In all cultures, at all times, a great deal can be learned by looking at what everyone assumes together — left wing, right wing, moderate, libertine, conservative, or anarchist. In our day, virtually everyone assumes the legitimacy of polling as a way of spot-checking what demos, the people, has to say at any given moment.
To make up an example, suppose we learn that three out of ten teenagers have had sex by the time they are fourteen. Conservatives descry it, liberals call for more sex ed, and our responses differ one from another. And sometimes these surface clashes can be quite sharp. Hannity and Colmes can go at it all they like, but underneath it all is what can only be described as profound agreement. Virtually no one says, “How could you know something like that? I don’t believe you.”
But this activity called polling serves a great didactic and manipulative purpose. For example, homosexual activists are still (successfully) circulating the Kinsey howler that ten percent of the population is homosexual, proving, yet again, Mark Twain’s dictum that “the history of our race, and each individual’s experience, are sown thick with the evidence that a truth is not hard to kill and that a lie told well is immortal.”
Polling is represented to us as a means of measuring what the god Demos is thinking, when in reality it is a powerful tool for manipulating what this figurehead Deity is going to do in the future.

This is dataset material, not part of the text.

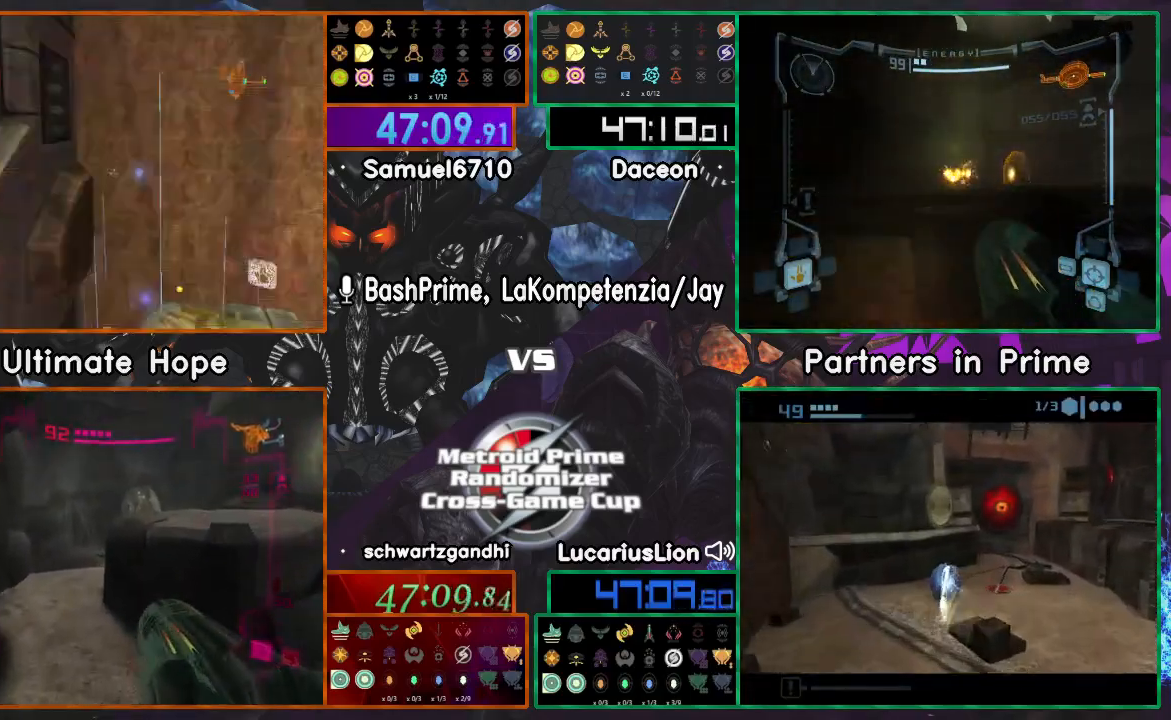
{"buttons": [], "left_stick": "right", "right_stick": "center", "events": [[17, "DPAD_LEFT", "down"], [17, "left_stick", "down"], [100, "DPAD_LEFT", "up"], [300, "left_stick", "right"]]}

Think about it. The basic assumption (question it and you’re an idiot) in modern political campaigns is that Kerry is down in the polls this week, and then Bush is down. The whole thing is treated as a horse race, in which one is ahead and then another, and then, into the backstretch! Neck and neck! Bush caught up! Whoa! Photo finish! We can see the strength of this assumption in this: if Bush were down in the polls by ten percent the week before the election, and then won the election by five percent, the ruling assumption would be that “Bush caught up” and not that the polls are “radically unreliable.”

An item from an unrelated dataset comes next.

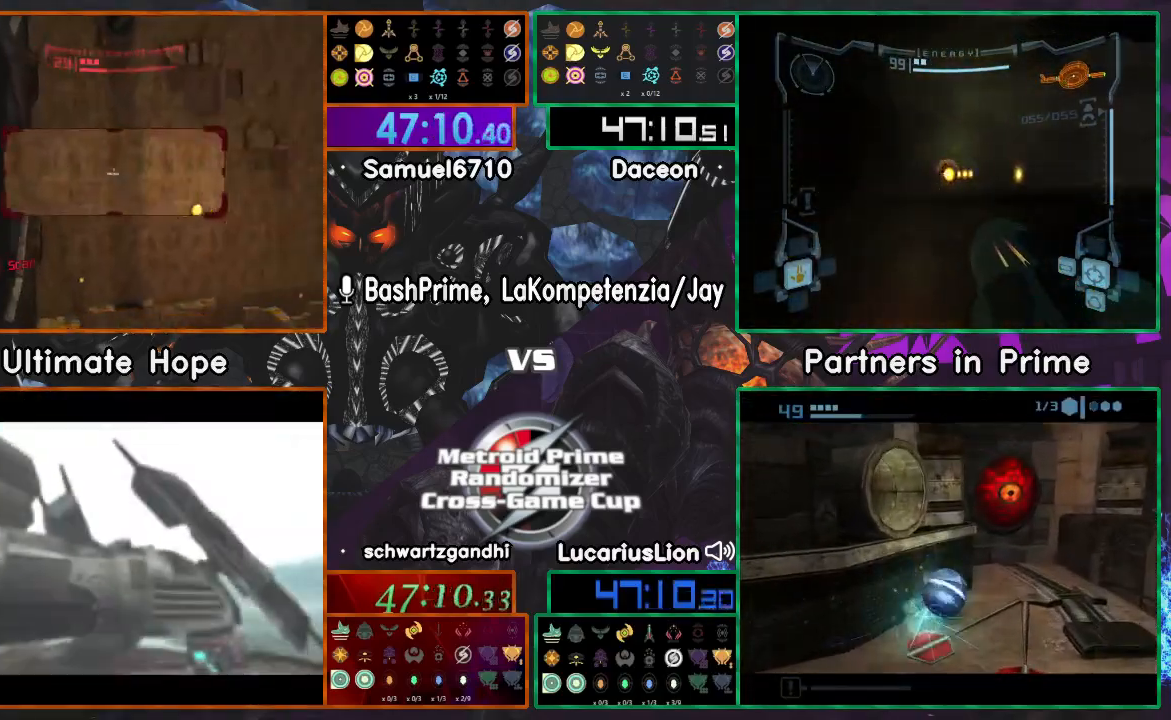
{"buttons": ["R1"], "left_stick": "right", "right_stick": "center", "events": [[133, "R1", "down"], [300, "A", "down"], [383, "A", "up"]]}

Unlike a horse race, where one horse really is in front of the other one, as all can see, political polling consists of speculation grounded on very small “scientifically selected” sample sizes. In short, you talk to 2,000 Americans and purport tell us what 250 million Americans are thinking. The next week you talk to a different 2,000 Americans, and, son of a gun, there is a ten percent difference in the answers. Then you represent that as an instance of the 250 million changing their minds! Beautiful! Elegantly done! But bogus, of course.
But this speculation (for that is all it is), once accepted by the masses as scientific, is a great way to herd everybody along in the general direction you wish them to go. Polling is less a finely-tuned and calibrated instrument for measuring as it is a cattle prod to keep the voting public mooing contentedly.